**EXERCISE 1**
In the SAS forum thread, retype the passage between "Re: Deleting variables" and "over the place.", inclusive.
**EXERCISE 2**
Translate this sentence from the SAS forum thread into Spanish: "FIRSTOBS and OBS allow you to select observations or rows from the data."
**EXERCISE 3**
Write what comes next in the SAS forum thread, picking up after its last sentence.

Re: Deleting variables by varnum

MichaelD · Posted 06-16-2010 12:49 PM

Ok, I have a lot variables and I need to delete more then half of them.

Unfortunately, very few are sequential (ie X1-X10) very few are grouped together (211=varnum(dataset,varnameA), 212=varnum(dataset,varnameB,... 236=varnum(dataset,varnameZ)) and then there are just a bunch all over the place.

I wrote a little macro (see end of post) that works for the cases where the variables are grouped so when I have a few separate clusters a can delete them pretty easily. Of course it can also keep lists of variables just as easily.

I'm hoping to make some changes so I can delete the variables all over the place easily.
The current macro is:

%macro VarList(DATASET,SEP,i=,n=);

proc sql;
create table VarListVars as
select varnum, name
from dictionary.columns
where memname = &DATASET.;
quit;

/* maybe this can be done inside the proc sql also*/
data VarListTemp;
set VarListVars(firstobs=&i obs=&n);
run;

%global VarList;

proc sql noprint;
select name into :VarList separated by &SEP
from VarListTemp;
quit;

/*EDIT:I guess I should add something to delete my temp datasets but I'm not too worried about that at this point*/

%mend VarList;

%VarList('dataset',' ',i=211,n=236);

Then I use
data datasetB;
set dataset;
drop/keep/(if with sep='=0 | ')/whatever &VarList;
run;

I'd like to be able to use a vector of varnums. Like change the macro to accept v={1,10,38...,all integers from 211 to 236,... 525 to 538,...} instead of i,n

Thanks Message was edited by: MichaelD

Cynthia_sas · Posted 06-16-2010 01:40 PM

Hi:
FIRSTOBS and OBS are not references to variable values or variable names. FIRSTOBS and OBS allow you to select observations or rows from the data. So, for example, if you do this:
[pre]
%let i = 15;
%let n = 17;
proc print data=sashelp.class(firstobs=&i obs=&n);
title "Firstobs=&i and obs=&n";
run;
[/pre]

Then, PROC PRINT will start selecting rows or observations with ROW 15 and will continue to select observations until the OBS= value is reached (in this case, ROW 17). This means that PROC PRINT will disply rows 15, 16 and 17 from SASHELP.CLASS.

**PROVIDED DATA**
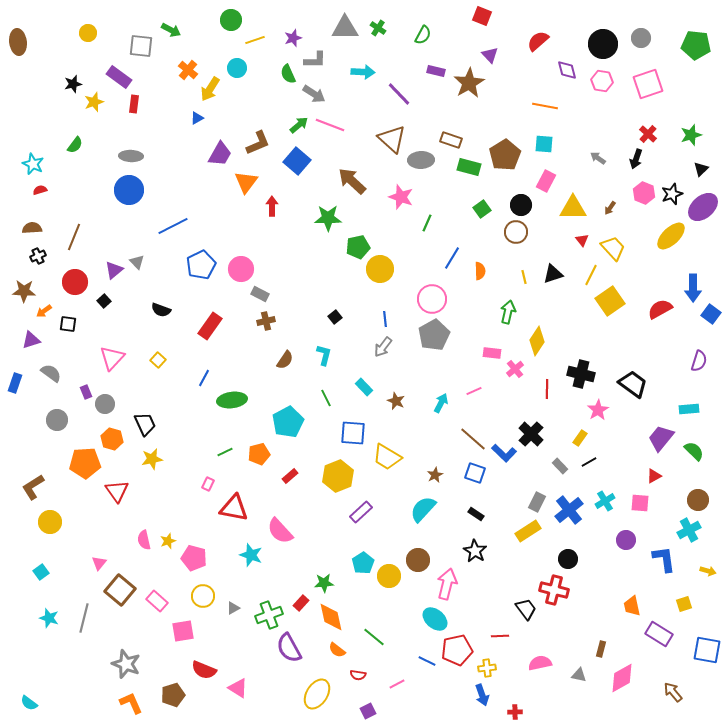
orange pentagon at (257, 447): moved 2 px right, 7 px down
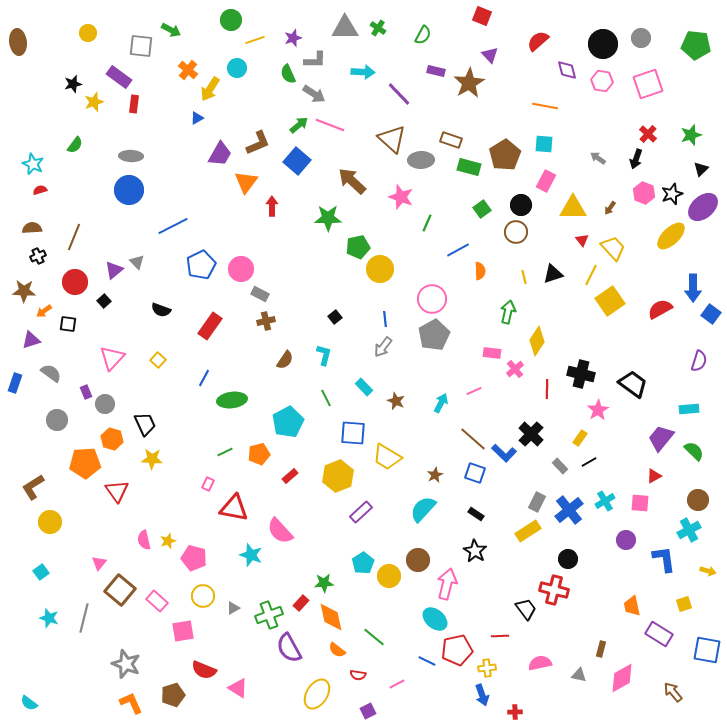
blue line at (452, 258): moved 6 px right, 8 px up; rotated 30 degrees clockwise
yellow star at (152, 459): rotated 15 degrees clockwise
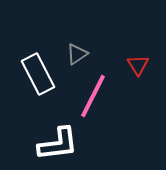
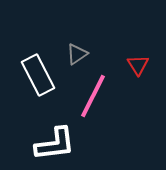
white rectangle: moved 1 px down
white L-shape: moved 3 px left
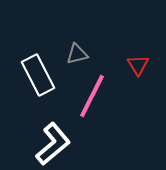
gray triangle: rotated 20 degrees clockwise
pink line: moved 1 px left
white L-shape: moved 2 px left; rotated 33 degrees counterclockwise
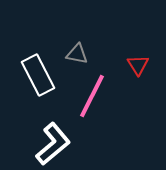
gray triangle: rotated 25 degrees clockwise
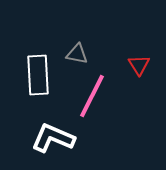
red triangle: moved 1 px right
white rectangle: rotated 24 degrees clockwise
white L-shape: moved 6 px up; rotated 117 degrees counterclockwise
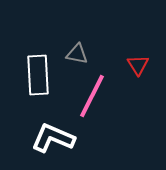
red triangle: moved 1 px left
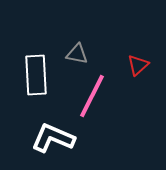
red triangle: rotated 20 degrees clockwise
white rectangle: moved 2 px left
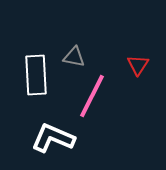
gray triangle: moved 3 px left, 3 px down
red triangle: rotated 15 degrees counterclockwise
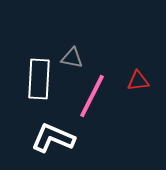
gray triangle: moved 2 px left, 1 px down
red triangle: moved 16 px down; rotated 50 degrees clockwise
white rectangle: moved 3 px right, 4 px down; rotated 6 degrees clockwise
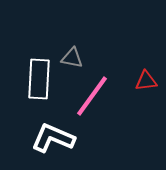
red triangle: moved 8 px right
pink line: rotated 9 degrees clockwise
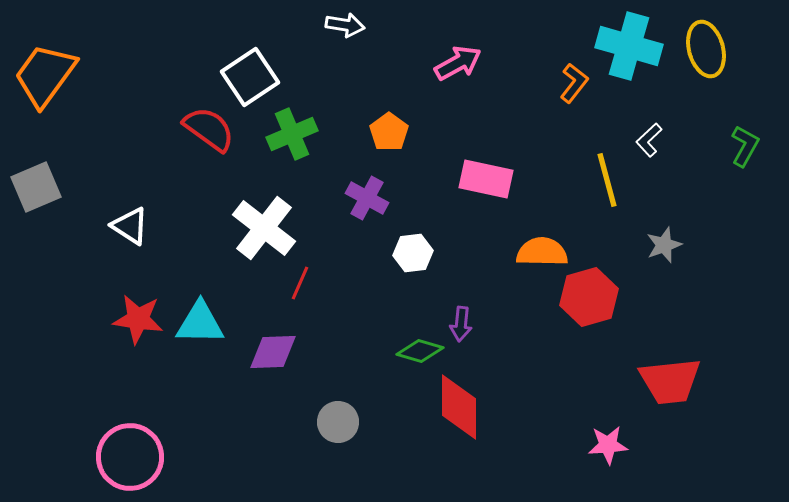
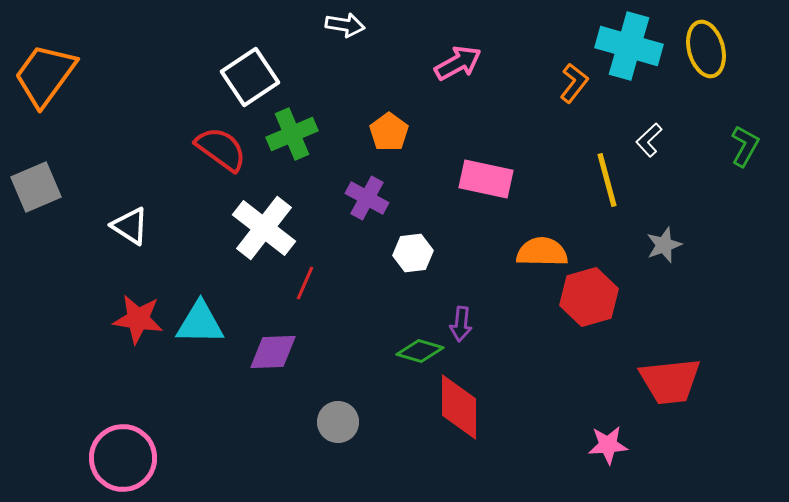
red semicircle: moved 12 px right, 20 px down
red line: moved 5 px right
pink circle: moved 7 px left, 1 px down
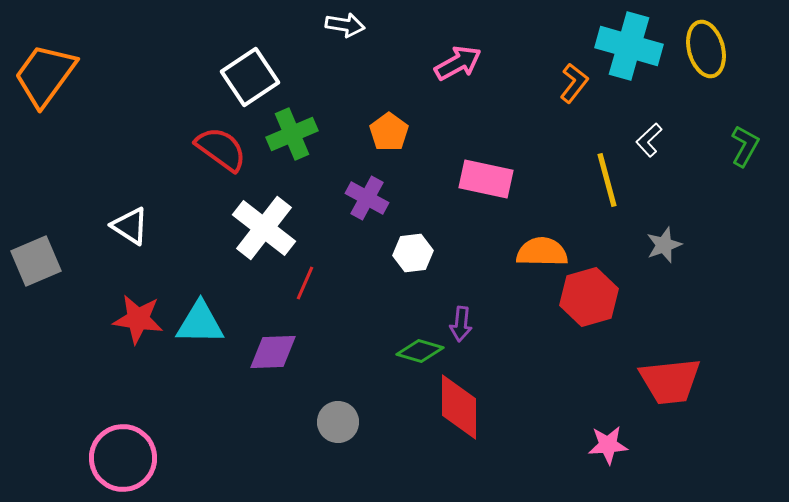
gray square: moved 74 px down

**WRITTEN REPLY 1**
Re: Deleting variables by varnum

MichaelD · Posted 06-16-2010 12:49 PM

Ok, I have a lot variables and I need to delete more then half of them.

Unfortunately, very few are sequential (ie X1-X10) very few are grouped together (211=varnum(dataset,varnameA), 212=varnum(dataset,varnameB,... 236=varnum(dataset,varnameZ)) and then there are just a bunch all over the place.

**WRITTEN REPLY 2**
FIRSTOBS y OBS le permiten seleccionar observaciones o filas de los datos.

**WRITTEN REPLY 3**
Knowing this behavior of FIRSTOBS and OBS, I am confused about how you think your usage is going to result in the deletion of "all integers from 211 to 236" unless your choice of those same values for &I and &N was coincidental.

When you talk about deleting "integers", to me that seems like you're saying you want to delete variable VALUES, not the variables themselves.

You indicate that you are trying to delete the variables by their variable number or position in the data, but that seems an unnecessary complication or distinction. If you know that you want to delete VARNAMEA, VARNAMEB and VARNAMEZ, then you only need to list those variable names in your DROP statement (or list the variables you want to keep in your KEEP statement).

In addition, I find it hard to undestand how your PROC SQL step is working. MEMNAME in dictionary.columns is a character variable, so the usual construction is:
[pre]
where memname = "&DATASET" OR
where upcase(memname) = "%upcase(&DATASET)"
[/pre]

For some more ideas about how to use DICTIONARY.COLUMNS, you might search through previous forum postings for some of the many examples that have been previously posted here.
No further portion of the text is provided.